A380 suppliers are frantically adjusting delivery plans and schedules. Airbus chief executive Christian Streiff acknowledges that the restructuring and cost-cutting plan for Airbus will also involve the company’s suppliers. “We are aware that after the customers, our suppliers are our most important partners,” says Streiff. Airbus was due to hold an initial supplier conference call last week.
In the UK, Rolls-Royce has suspended production of the A380’s Trent 900 engine for at least 12 months. In the USA, Engine Alliance (EA) – the General Electric/Pratt & Whitney joint venture which builds the alternative GP7200 engine – is likely to be one of the most severely affected.

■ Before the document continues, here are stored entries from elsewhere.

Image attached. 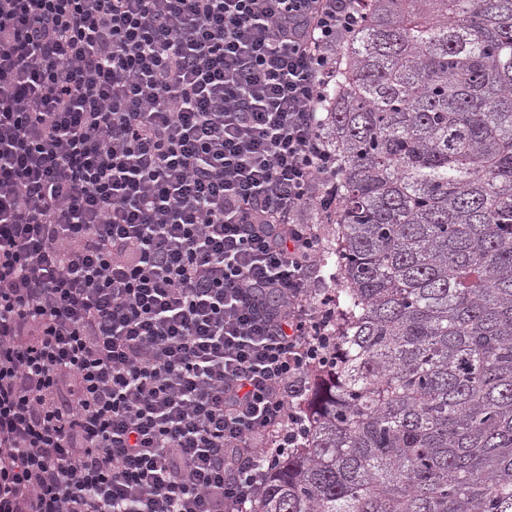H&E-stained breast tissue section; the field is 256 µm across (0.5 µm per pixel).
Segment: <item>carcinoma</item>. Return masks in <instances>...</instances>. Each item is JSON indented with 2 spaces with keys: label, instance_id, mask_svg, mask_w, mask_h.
Returning a JSON list of instances; mask_svg holds the SVG:
<instances>
[{
  "label": "carcinoma",
  "instance_id": "carcinoma-1",
  "mask_svg": "<svg viewBox=\"0 0 512 512\" xmlns=\"http://www.w3.org/2000/svg\"><path fill=\"white\" fill-rule=\"evenodd\" d=\"M331 361L252 512H512V0H357Z\"/></svg>",
  "mask_w": 512,
  "mask_h": 512
}]
</instances>
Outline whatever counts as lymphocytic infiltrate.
<instances>
[{
  "label": "lymphocytic infiltrate",
  "mask_w": 512,
  "mask_h": 512,
  "mask_svg": "<svg viewBox=\"0 0 512 512\" xmlns=\"http://www.w3.org/2000/svg\"><path fill=\"white\" fill-rule=\"evenodd\" d=\"M356 0H0V512H251L334 300Z\"/></svg>",
  "instance_id": "1"
}]
</instances>
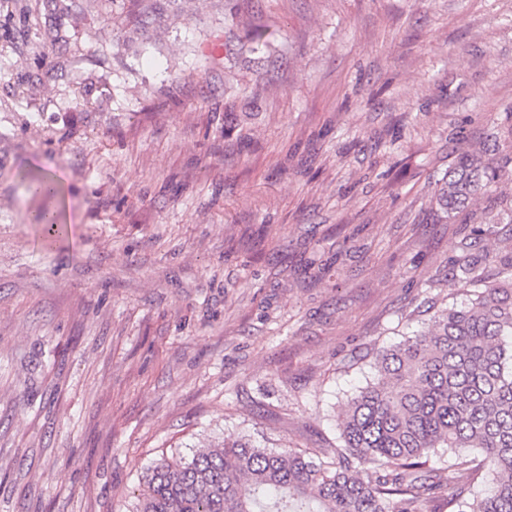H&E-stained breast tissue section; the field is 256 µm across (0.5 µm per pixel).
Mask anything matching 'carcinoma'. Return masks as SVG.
Returning <instances> with one entry per match:
<instances>
[{
	"label": "carcinoma",
	"mask_w": 512,
	"mask_h": 512,
	"mask_svg": "<svg viewBox=\"0 0 512 512\" xmlns=\"http://www.w3.org/2000/svg\"><path fill=\"white\" fill-rule=\"evenodd\" d=\"M508 173L512 151L464 153L436 184L440 208L460 224L448 276L466 302L379 352L376 378L348 401L340 446L269 448L243 434L175 452L150 465L130 512H418L426 499L438 512H512V255L473 250L492 211L512 224V199L492 193ZM26 187L58 190L47 174ZM33 223L46 242L68 235L45 212ZM440 448L452 461L437 467ZM484 482L490 493L466 496Z\"/></svg>",
	"instance_id": "carcinoma-1"
}]
</instances>
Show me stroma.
<instances>
[{"label":"stroma","instance_id":"1","mask_svg":"<svg viewBox=\"0 0 512 512\" xmlns=\"http://www.w3.org/2000/svg\"><path fill=\"white\" fill-rule=\"evenodd\" d=\"M511 144L512 0H0V512L338 443L376 351L465 301L438 180ZM42 238L46 242H54L68 235L67 224H60L56 219L47 216V212H38L33 218Z\"/></svg>","mask_w":512,"mask_h":512}]
</instances>
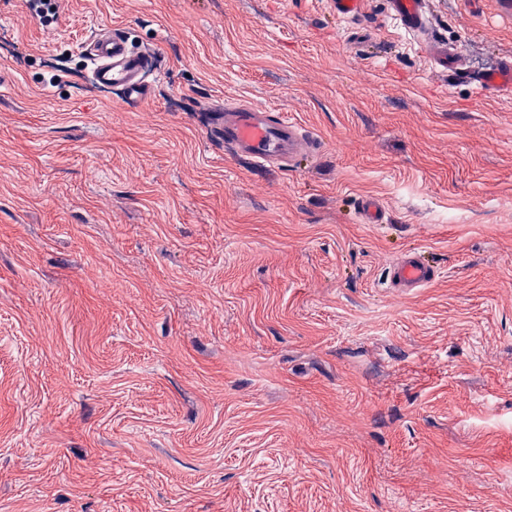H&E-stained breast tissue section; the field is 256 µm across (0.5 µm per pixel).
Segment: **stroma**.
<instances>
[{"label": "stroma", "mask_w": 512, "mask_h": 512, "mask_svg": "<svg viewBox=\"0 0 512 512\" xmlns=\"http://www.w3.org/2000/svg\"><path fill=\"white\" fill-rule=\"evenodd\" d=\"M425 10L461 67L388 0H0V512H512V97L475 81L512 18ZM103 25L140 103L91 82ZM227 101L308 155L235 156ZM393 17L401 29L411 34L426 58L437 65L448 66V50L436 47L432 41L423 36L425 19L422 0H392ZM89 55L98 85L119 92L129 104L147 96L142 77L148 68L149 56L131 47L124 33L101 26L92 39ZM435 278V270L416 253L401 257L391 268L392 288L409 290L422 288Z\"/></svg>", "instance_id": "35a3bbf8"}]
</instances>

P&W, which undertakes final assembly at its Middleton, Connecticut site, says it has “no immediate plans for change [in workforce]”. The company believes it can rejig its plans on other lines to accommodate the employees who had expected to be working on the GP engines.
Programme sources say, however, that the latest A380 delay has been a “big shock to the system”, and has caused a flurry of urgent negotiations throughout the supply chain.
Talks between Airbus and EA are expected to be further complicated by the prospect of changes in the mix of GP7200 and Trent-powered aircraft in the revised delivery schedule. Pratt & Whitney Canada, which produces the PW980 auxiliary power unit, says it does not expect lay-offs.
The crisis at Airbus has sparked particular fears among local French suppliers. Martin Malvy, president of the Midi-Pyrénées region, where Airbus is headquartered, says the “whole industrial fabric faces challenges from the cost-cutting measures announced by EADS and from a possible change in Airbus’s internal organisation across Europe”.
Other suppliers are playing down the financial implications. MTU Aero Engines says: “The delay will not have any effect on our profits, but just lead to a slip of our revenues of around €100 million [$127 million] for the period of 2006, 2007 and 2008.” B/E Aerospace expects A380 delivery delays to have a negative impact on its revenue and earnings in 2006. Goodrich expects a “slightly reduced” cashflow in 2006, but thinks the impact will be temporary.